Eu ainda me lembro do programa "Pim-Pam-Pum Estrela", dos primórdios da televisão brasileira. Ironizando, hoje se chamaria "Pum-Pum-Pum Estrela", mais adequado ao estado de coisas que acontece neste Brasil.
O que receberemos agora? Algum brinquedo chamado "Congressso Nacional"? Neste caso, as regras seriam simples: ver quem tem mais poder, quem pode barganhar cargos ou negociar propostas, ou então, desviar verbas, criar CPIs. A meta do jogo seria obter a absolvição e dar uma banana para o povo.

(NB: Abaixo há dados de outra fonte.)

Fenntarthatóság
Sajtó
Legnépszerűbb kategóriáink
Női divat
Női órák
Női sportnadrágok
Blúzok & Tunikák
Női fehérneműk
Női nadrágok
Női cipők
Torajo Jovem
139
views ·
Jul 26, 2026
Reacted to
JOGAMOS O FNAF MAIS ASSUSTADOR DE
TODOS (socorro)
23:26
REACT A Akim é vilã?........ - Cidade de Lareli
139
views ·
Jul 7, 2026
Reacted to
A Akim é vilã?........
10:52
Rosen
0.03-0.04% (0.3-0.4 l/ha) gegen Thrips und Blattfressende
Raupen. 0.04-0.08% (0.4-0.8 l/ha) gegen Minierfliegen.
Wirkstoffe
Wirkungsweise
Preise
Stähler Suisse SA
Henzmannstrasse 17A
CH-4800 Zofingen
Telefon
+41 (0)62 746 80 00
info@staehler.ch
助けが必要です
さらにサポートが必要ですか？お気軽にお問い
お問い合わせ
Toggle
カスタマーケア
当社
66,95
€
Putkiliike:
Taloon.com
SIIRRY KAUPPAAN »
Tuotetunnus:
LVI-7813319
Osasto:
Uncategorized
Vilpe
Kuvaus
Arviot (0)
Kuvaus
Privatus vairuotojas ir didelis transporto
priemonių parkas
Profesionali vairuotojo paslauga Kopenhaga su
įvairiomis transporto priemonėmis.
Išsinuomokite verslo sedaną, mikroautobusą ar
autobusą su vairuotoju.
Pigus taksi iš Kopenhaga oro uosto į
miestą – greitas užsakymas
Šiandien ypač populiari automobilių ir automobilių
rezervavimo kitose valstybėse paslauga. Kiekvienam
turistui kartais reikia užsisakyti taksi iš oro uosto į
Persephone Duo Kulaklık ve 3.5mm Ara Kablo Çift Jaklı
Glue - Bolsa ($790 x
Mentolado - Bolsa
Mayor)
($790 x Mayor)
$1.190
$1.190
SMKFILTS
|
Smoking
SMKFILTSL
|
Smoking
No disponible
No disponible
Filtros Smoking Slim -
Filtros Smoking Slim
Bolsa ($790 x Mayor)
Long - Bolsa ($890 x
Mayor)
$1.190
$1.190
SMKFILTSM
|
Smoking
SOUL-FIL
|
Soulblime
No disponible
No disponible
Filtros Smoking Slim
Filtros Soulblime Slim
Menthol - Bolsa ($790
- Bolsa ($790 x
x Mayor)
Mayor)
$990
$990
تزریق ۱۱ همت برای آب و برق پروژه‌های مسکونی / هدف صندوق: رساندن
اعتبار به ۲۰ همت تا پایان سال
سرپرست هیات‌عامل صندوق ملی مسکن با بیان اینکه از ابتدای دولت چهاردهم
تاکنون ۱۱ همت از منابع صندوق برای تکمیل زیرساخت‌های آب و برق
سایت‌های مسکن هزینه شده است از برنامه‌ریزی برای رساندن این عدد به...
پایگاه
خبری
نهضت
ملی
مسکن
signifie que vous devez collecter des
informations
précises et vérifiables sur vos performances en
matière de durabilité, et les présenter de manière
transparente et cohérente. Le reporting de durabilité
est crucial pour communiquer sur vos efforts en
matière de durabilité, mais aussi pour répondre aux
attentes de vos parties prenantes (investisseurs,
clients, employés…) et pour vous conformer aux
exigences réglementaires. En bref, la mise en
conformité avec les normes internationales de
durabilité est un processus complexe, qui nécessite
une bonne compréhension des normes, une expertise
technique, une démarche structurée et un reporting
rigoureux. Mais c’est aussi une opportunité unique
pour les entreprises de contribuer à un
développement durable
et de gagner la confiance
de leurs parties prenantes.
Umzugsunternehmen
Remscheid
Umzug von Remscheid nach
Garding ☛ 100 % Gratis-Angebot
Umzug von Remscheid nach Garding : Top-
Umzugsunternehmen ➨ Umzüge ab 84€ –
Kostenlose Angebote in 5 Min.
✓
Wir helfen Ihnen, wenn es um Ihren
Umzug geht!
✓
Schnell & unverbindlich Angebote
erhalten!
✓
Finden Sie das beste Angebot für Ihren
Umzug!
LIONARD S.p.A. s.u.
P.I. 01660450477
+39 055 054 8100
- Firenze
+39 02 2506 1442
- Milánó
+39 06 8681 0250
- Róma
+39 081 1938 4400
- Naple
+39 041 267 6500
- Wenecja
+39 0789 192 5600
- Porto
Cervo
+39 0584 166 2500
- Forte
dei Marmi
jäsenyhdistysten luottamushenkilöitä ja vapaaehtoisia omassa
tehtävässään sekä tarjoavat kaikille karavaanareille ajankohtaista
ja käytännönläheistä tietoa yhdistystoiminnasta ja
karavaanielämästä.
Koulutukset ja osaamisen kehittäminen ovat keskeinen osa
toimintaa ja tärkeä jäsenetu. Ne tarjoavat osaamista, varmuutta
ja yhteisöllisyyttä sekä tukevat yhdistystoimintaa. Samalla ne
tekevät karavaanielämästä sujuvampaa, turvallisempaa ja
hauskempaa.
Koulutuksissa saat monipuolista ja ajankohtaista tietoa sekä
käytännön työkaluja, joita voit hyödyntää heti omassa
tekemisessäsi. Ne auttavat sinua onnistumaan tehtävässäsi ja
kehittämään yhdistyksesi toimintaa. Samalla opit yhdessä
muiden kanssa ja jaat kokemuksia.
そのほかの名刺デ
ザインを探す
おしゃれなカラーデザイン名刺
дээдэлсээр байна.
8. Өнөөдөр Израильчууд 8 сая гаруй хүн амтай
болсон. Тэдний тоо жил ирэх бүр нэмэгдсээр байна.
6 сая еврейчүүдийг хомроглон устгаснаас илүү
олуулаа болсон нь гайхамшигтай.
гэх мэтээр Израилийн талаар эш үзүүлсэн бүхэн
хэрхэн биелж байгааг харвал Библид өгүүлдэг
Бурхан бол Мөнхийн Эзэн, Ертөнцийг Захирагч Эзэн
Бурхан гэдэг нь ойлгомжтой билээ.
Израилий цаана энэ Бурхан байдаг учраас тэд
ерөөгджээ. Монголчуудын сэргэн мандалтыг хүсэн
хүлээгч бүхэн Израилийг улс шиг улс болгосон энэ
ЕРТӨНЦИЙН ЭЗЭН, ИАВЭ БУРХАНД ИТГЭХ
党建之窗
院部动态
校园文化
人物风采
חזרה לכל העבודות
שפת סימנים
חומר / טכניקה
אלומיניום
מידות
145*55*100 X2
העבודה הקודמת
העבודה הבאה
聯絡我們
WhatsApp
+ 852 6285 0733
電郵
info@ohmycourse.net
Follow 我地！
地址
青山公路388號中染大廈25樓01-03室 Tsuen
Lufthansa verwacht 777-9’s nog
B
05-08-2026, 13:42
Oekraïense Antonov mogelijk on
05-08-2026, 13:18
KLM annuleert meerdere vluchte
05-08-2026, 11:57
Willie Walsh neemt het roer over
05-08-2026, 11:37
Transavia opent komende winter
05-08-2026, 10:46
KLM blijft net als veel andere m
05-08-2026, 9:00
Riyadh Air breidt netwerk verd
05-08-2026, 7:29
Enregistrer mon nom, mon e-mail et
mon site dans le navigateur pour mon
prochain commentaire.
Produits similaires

Poderiam criar, também, outros jogos, tais como "Crie sua ONG Fajuta", "Faça contabilidade paralela e engane o fisco", "Brinque de presidiário (em cadeia de segurança máxima) e comande quadrilhas" (que poderia se chamar, também, de "Gestão de Negócios a partir das celas do RDD).
Sinceramente, apesar das promessas que fiz naqueles longínquos anos, e mesmo com os resultados que obtive, sinto-me frustrado. Ganhei uma batalha, mas fica o indisfarçável sentimento de que perdi a guerra.